--- START ---

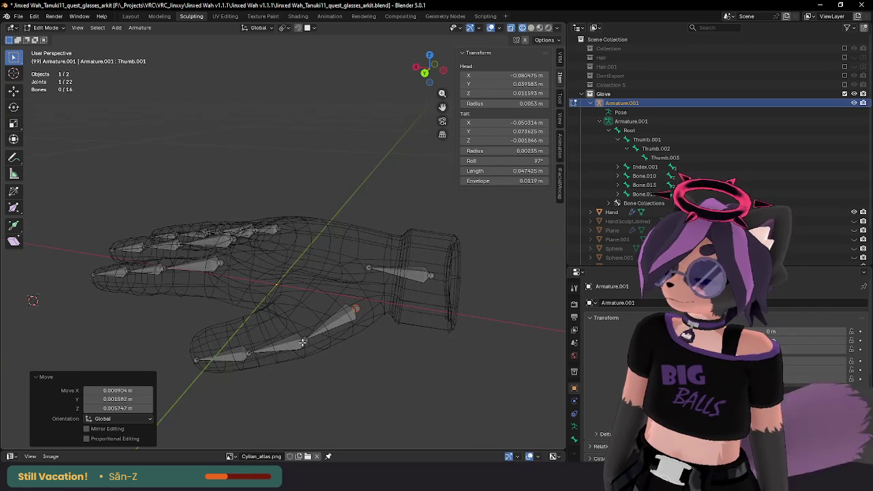
drag(308, 339, 325, 328)
mouse_move(325, 328)
middle_down()
mouse_move(345, 325)
mouse_move(302, 296)
mouse_move(398, 285)
middle_up()
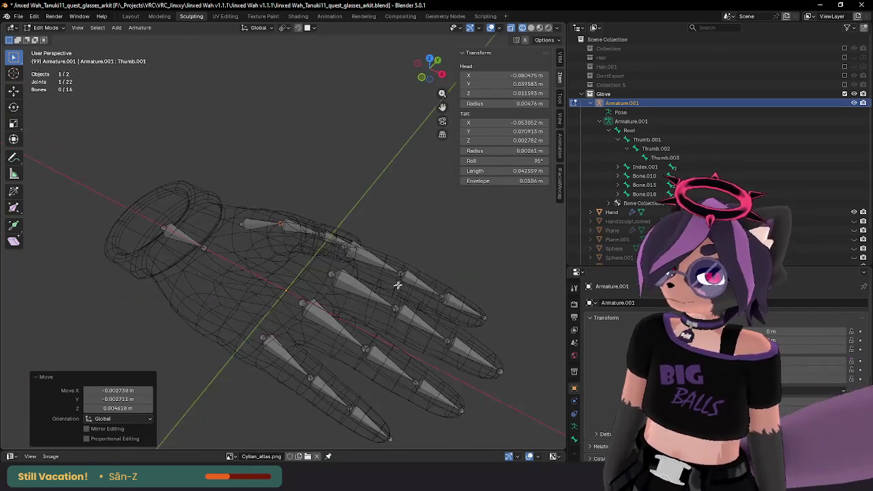
Step: Return to Top view, select the index finger's base bone, and recenter the hand
key(KP_7)
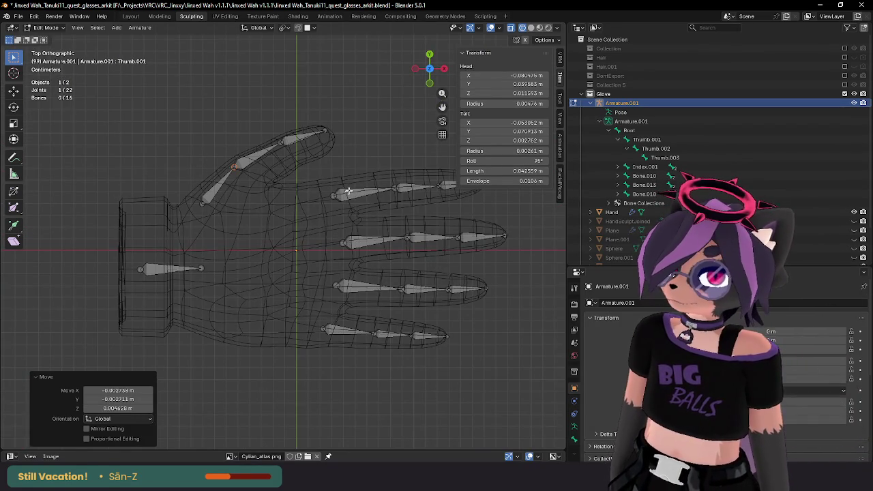
click(348, 191)
shift+middle_drag(380, 166, 288, 193)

--- END ---

Start at the first line and set down all of the data exactly, passing over the pictures.

drag(308, 339, 325, 328)
mouse_move(325, 328)
middle_down()
mouse_move(345, 325)
mouse_move(302, 296)
mouse_move(398, 285)
middle_up()
Step: Return to Top view, select the index finger's base bone, and recenter the hand
key(KP_7)
click(348, 191)
shift+middle_drag(380, 166, 288, 193)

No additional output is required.